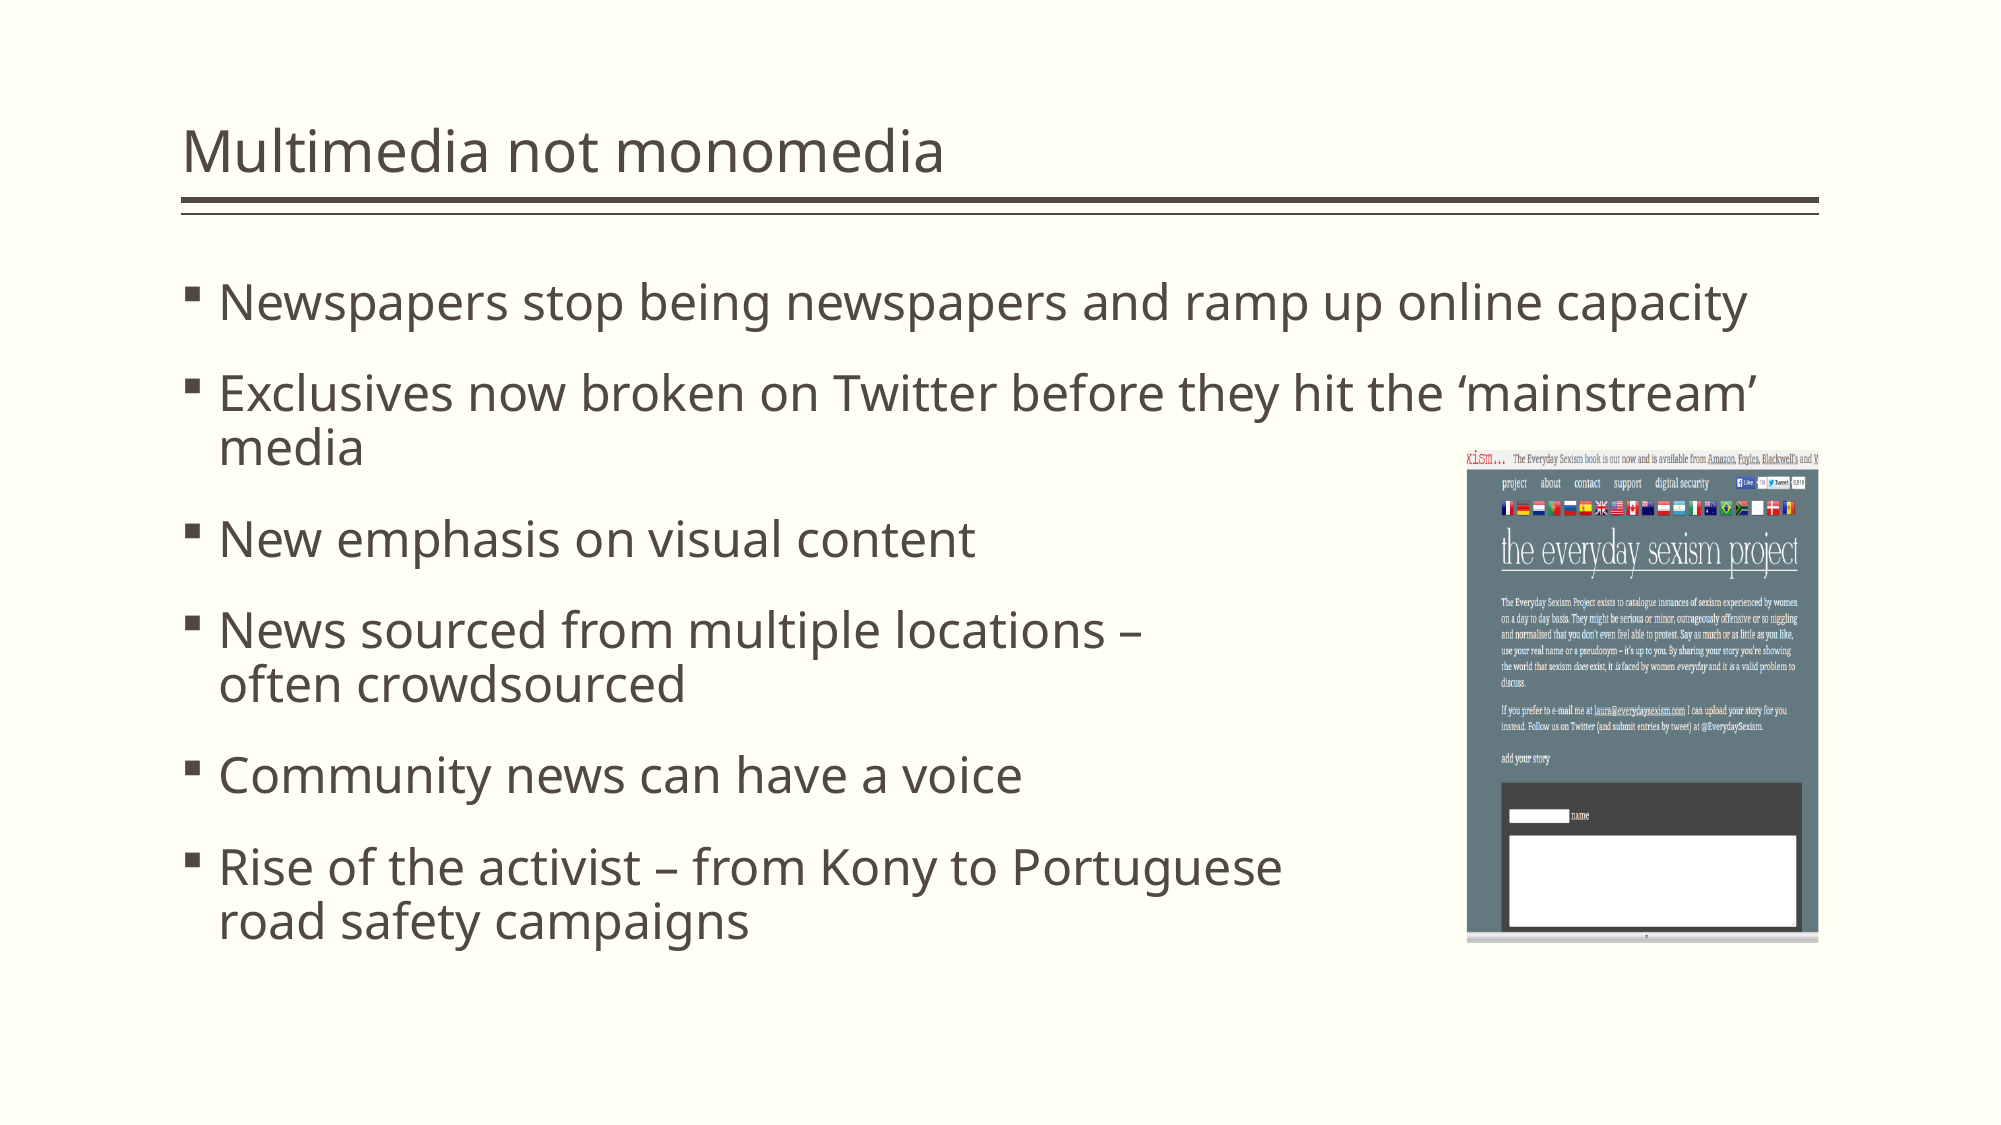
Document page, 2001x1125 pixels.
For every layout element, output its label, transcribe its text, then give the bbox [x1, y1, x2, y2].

picture [1466, 449, 1819, 943]
list Newspapers stop being newspapers and ramp up online capacity Exclusives now broken on Twitter before they hit the ‘mainstream’ media New emphasis on visual content News sourced from multiple locations – often crowdsourced Community news can have a voice Rise of the activist – from Kony to Portuguese road safety campaigns [181, 269, 1819, 1012]
title Multimedia not monomedia [181, 12, 1819, 193]
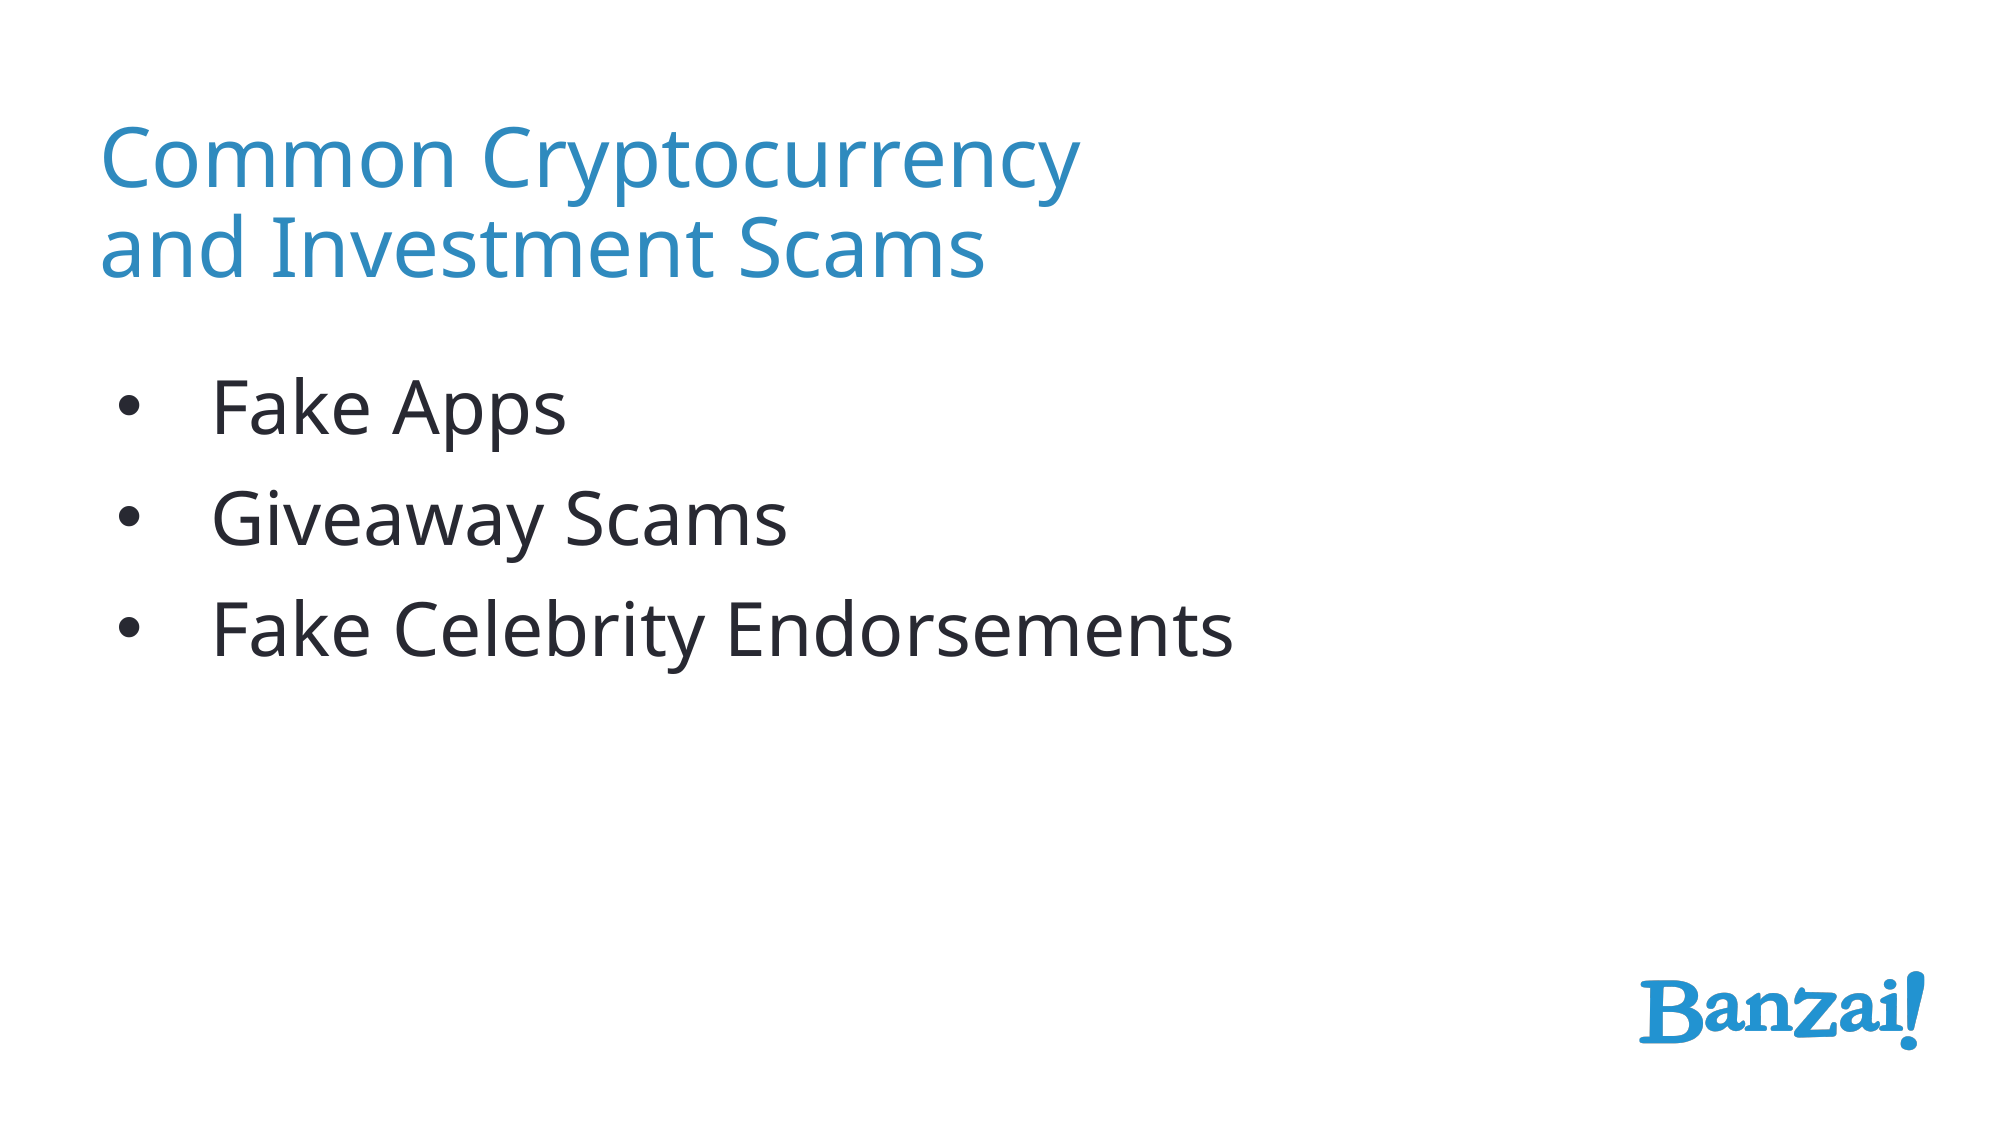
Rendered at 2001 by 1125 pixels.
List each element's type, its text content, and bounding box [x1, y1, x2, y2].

▬▬▬▬▬▬

### TASK
From the first line to the last, give the data again exactly, but without pictures.

### COMPLETED TASK
Document page, 2001x1125 pixels.
For every layout element, output its label, transcribe its text, then give the bbox [x1, y1, x2, y2].

picture [1466, 449, 1819, 943]
list Newspapers stop being newspapers and ramp up online capacity Exclusives now broken on Twitter before they hit the ‘mainstream’ media New emphasis on visual content News sourced from multiple locations – often crowdsourced Community news can have a voice Rise of the activist – from Kony to Portuguese road safety campaigns [181, 269, 1819, 1012]
title Multimedia not monomedia [181, 12, 1819, 193]
Rendered at 2001 by 1125 pixels.
List each element's type, its text content, and bounding box [x1, y1, x2, y2].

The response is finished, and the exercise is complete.